Господин Дюмарсель улыбнулся, взял деньги, вынул из ящика портсигар и, отдавая его Сабреташу, сказал:
— Вот ваш залог… напрасно только вы ждали этих денег, чтобы прийти ко мне.
— Извините, ваше благородие, может быть это была и лишняя щепетильность с моей стороны, но у всякого свои правила.
— Если бы вы знали меня, вероятно, пришел бы я раньше к вам.
— Но дело это кончено. Нечего больше об этом поминать.
— Однако вечно вам буду благодарен за ваше одолжение… Позвольте вам теперь сказать, кто я. Моя фамилия Сабреташ, родился в Баньоле, двадцать восемь лет прослужил в войске и только в прошлом году вышел в отставку.
— Сабреташ. Не забуду вашу фамилию… Вы женаты? Имеете детей?
— Нет, ваше благородие… умру холостяком.
— А кто эта молодая девушка, больная, о которой вы беспокоились?
— А! Эта молодая девушка… моя племянница… зовут ее Агата… прелестная девушка, люблю ее как родную дочь… и она никогда не расстанется со мною.
— Конечно, тогда только, когда замуж выйдет.
— О! Она, как и я… хочет остаться холостяком, то есть ошибся… в девушках.
— Что же, ей лучше теперь?
— Да, ваше благородие. Знаете ли, точно вы нам дали деньги на счастье. Она выздоровела… я нашел работу… И теперь мы счастливы и довольны.
— Очень рад!
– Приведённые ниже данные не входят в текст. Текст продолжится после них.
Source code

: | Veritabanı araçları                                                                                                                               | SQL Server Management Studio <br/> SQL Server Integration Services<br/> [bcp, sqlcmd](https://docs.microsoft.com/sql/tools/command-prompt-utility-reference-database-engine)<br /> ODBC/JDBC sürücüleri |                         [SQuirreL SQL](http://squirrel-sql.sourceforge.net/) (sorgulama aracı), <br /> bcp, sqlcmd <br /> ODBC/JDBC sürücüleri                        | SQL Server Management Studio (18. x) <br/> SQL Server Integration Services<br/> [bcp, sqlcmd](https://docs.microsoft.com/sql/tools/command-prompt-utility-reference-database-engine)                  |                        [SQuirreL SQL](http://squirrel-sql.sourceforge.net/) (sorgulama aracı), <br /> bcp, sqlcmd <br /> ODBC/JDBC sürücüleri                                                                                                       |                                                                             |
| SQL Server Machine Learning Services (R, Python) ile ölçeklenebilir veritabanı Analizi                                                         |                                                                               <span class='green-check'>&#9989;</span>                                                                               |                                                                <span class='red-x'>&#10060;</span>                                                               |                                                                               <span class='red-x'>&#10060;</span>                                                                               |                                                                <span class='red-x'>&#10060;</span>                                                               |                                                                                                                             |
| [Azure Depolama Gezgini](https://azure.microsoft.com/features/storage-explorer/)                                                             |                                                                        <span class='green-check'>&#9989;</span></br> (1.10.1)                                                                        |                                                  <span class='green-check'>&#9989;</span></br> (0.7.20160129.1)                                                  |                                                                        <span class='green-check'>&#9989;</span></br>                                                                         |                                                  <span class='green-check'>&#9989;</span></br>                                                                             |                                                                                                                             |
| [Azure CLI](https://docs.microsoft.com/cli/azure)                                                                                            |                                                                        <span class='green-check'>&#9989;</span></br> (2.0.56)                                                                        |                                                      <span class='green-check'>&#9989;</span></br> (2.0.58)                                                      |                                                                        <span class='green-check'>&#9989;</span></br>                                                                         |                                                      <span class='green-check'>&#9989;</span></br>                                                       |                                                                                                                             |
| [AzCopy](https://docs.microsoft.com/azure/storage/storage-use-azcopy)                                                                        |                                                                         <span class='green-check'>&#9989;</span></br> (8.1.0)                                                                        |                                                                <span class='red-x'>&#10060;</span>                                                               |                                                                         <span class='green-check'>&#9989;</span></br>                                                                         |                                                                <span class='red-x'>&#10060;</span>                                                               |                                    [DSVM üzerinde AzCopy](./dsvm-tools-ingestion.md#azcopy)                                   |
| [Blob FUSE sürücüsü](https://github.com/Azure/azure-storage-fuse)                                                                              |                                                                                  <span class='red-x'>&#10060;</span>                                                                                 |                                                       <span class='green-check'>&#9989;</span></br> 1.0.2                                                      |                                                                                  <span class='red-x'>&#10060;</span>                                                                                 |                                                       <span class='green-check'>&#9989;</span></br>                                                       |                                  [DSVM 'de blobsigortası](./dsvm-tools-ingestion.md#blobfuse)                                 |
Приятно видеть, когда судьба честных людей осчастливит, но часто балует она недостойных.
— Правду говорите, ваше благородие. Но все-таки прошу у вас работы, когда случится, и рекомендации к знакомым. Вот мой адрес, когда понадоблюсь, можно ко мне написать… я умею читать… а уж племянница моя и подавно… она всякий вечер читает нам вслух… мне и Петарду, старому товарищу, который часто у нас бывает.
— Вы маляр… декоратор?
— Да, ваше благородие, и люди находят, что у меня есть вкус и толк в этом деле. Если нужно вам будет, какой дом или квартиру заново окрасить… прикажите, отделаю вам в лучшем виде.
— Так я вам дам работу, за которую возьметесь, когда время будет. У меня есть дача в Нейли, надо ее подновить… Дам вам адрес… велю предупредить живущего там садовника, и когда у вас будет свободное время, осмотрите ее и примитесь за дело. Мне только надо, чтобы дача была готова к маю.
— Очень хорошо, ваше благородие. Прикажите весь дом осмотреть?
— Весь посмотрите, я хочу, чтобы все было заново, чисто, щегольски отделано. Пусть ни в чем не будет ограничений… расходов не пожалею, я богат, могу удовлетворять свои прихоти, и у меня даже нет племянницы, для которой беречь бы надо состояние.
— Понимаю, у вас нет детей, но года ваши такие, ваше благородие, что зависит только от вашего желания: женитесь, и дети будут.
Господин Дюмарсель грустно покачал головой:
— Нет, братец, как и вы, останусь холостяком… Не женюсь, конечно, совсем по иным причинам. Часто случай изменяет наши желания… и редко сбываются наши мечты о будущем!
Господин Дюмарсель задумался, а Сабреташ молчал и не шевелился, боясь прервать его размышления. Наконец он взял перо и, написав на клочке бумаги адрес и еще несколько слов к садовнику, вручил эту записку солдату.
— Я написал несколько слов садовнику и адрес моей дачи в Вейли, когда будете свободны, сходите туда. Если еще какая работа случится, то будьте уверены, что я вас не забуду. У меня ваш адрес, я вам напишу. До свиданья…
— Тысячу раз благодарю вас, ваше благородие, и честь имею кланяться.
Сабреташ вышел от Дюмарселя, посвистывая какой-то военный марш и думая: «Вот так времечко настало!»